Ella sabía que aquella oportunidad también le traería alegría a ella que tanta amargura arrastraba consigo. Juan era un excelente conversador y su sentido del humor era único. Con él no se pasaban penas.

Fue así como Quena marchaba al medio día a casa de Juan para dejarle su comida y compartía gratas conversaciones mientras realizaba los quehaceres de la casa. Las dos horas que pasaba con él luego se transformaron en tres y luego en cuatro y luego en cinco, hasta que sin darse cuenta empezó a llegar de vuelta a su casa solo un poco antes de que Ernesto se fuera a pescar de noche.

Con Juan no había silencios incómodos. Cada café compartido, cada mirada robada, cada risa espontánea, fue cambiando los sentimientos de Quena y una insospechada necesidad de compañerismo con su amigo fue apareciendo sin que ella siquiera lo notase.

Cada vez que dirigía sus pasos a casa de Juan, su corazón palpitaba desbocado y una sonrisa aparecía sin poderla controlar. Sabía que eso no era correcto, pero es que Juan la entendía tan bien. Era tan fácil de compenetrarse con él. Podía sentir en su misma piel la aflicción que ella sentía, que le fue imposible no sucumbir a sus traicioneros sentimientos y enamorarse de él.

Juan también sabía que aquello no debía suceder. Ernesto era su mejor amigo, pero ella era el amor de su vida. ¿Qué podía hacer? 20 años relegó sus sentimientos por ella, pensando que así su Quena sería feliz, pero ahora la veía tan triste junto a Ernesto que no era capaz no hacer nada. ¡Quería hacerla feliz! Y sabía que los días que estaban compartiendo juntos le habían devuelto la alegría. Lo notaba en sus ojos, lo notaba en sus sonrojadas mejillas cada vez que él la observaba, hasta que ya no pudo más y le declaró su amor con el corazón en la mano.

Le pidió que se acercara hasta su habitación y luego de tomar valor, se confesó.

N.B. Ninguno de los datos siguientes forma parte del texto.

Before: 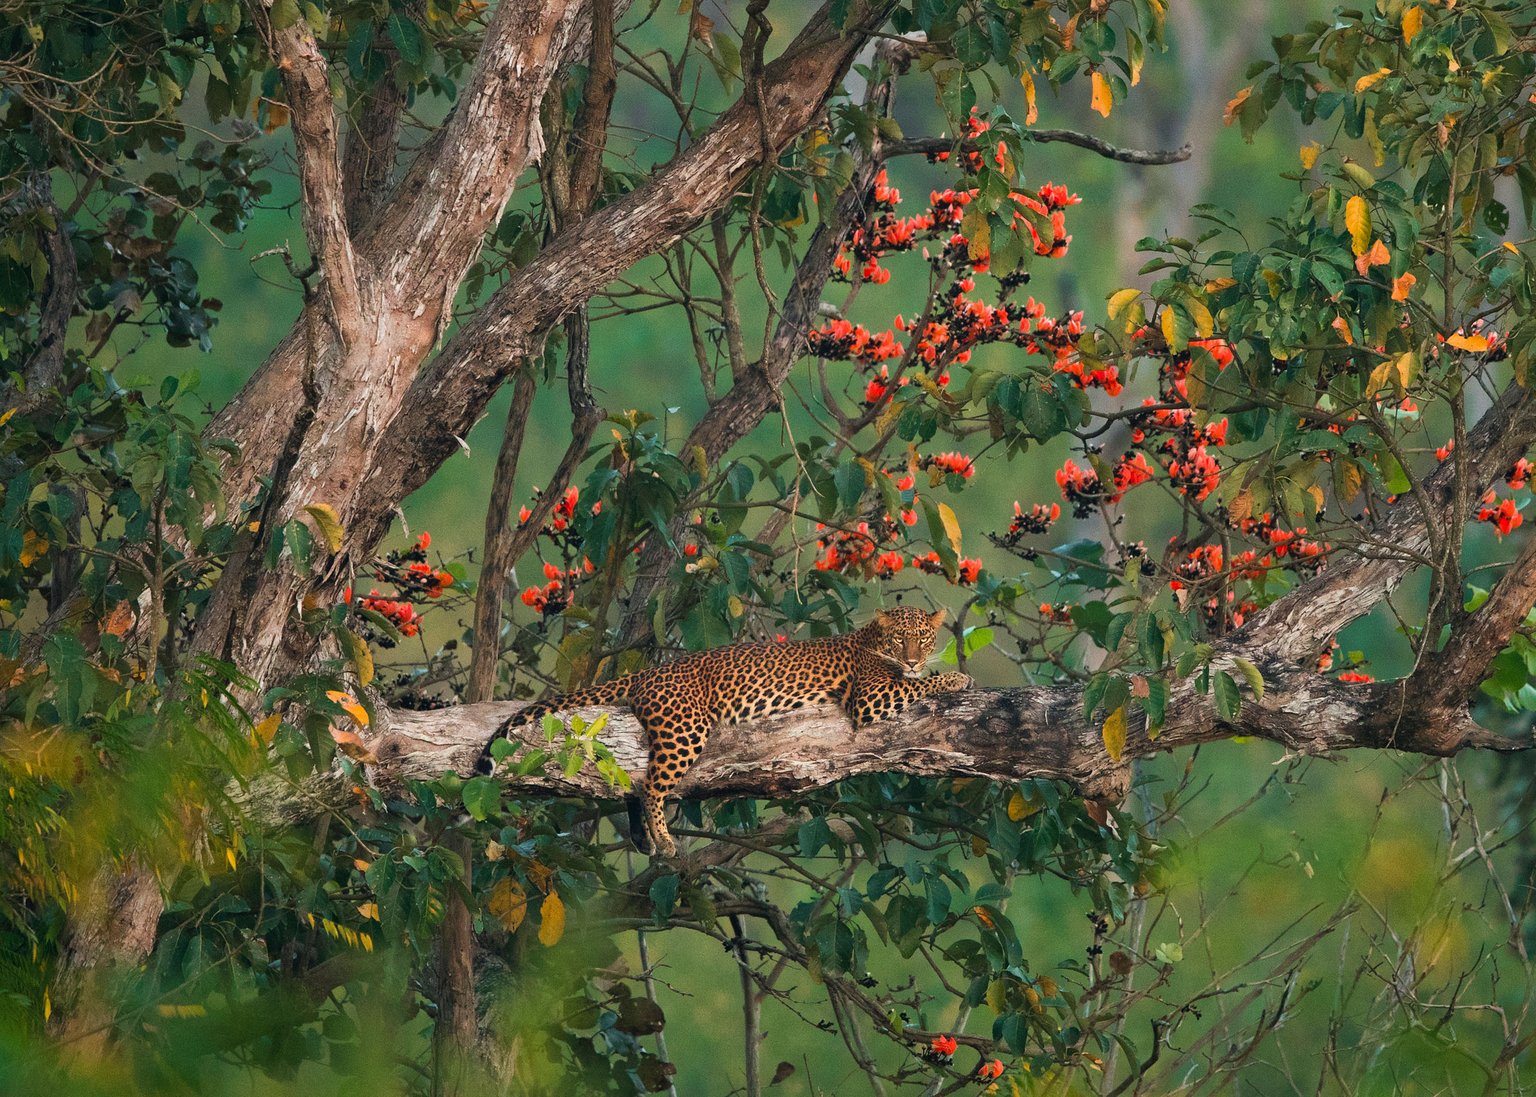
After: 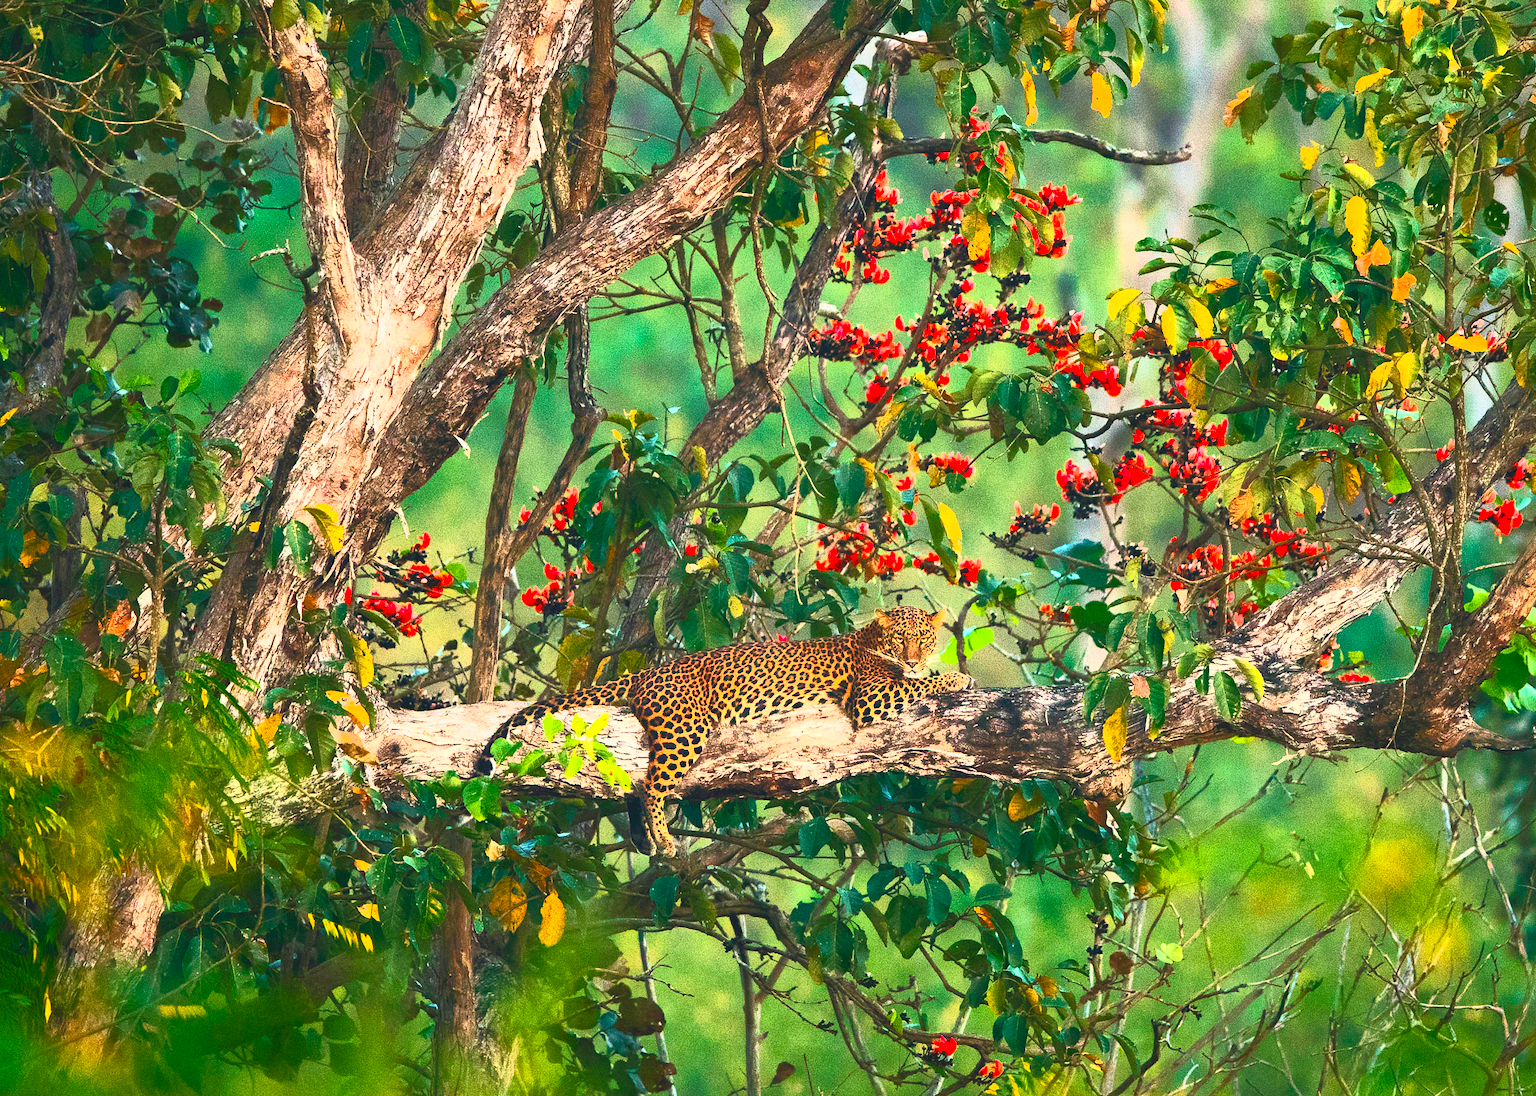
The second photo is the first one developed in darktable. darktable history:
contrast brightness saturation: contrast 0.983, brightness 0.99, saturation 0.986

- Llevo toda la vida amándote, Eugenia, y si nunca lo supiste fue solo porque te veía feliz junto a Ernesto y no tenía ningún derecho a intervenir en el amor que ustedes se profesaban. Sin embargo, te vi apagarte cada día que pasaba por los pasados 20 años y créeme que eso me mataba por dentro. No sabía qué hacer para que la antigua Quena volviera a ser la misma de siempre, aquella muchacha alegre, entusiasta, amada por todos, capaz de hacer hasta lo imposible por los demás. Solo volví a vislumbrarla estos días que hemos compartido juntos. Dime, mi amada Quena ¿he tenido algo que ver en eso?

Quena se sonrojó hasta las cejas, se aproximó hasta la cama en donde aún se mantenía en reposo Juan y sin decirle una palabra, se acercó y besó tímidamente sus labios para luego marcharse velozmente a su hogar.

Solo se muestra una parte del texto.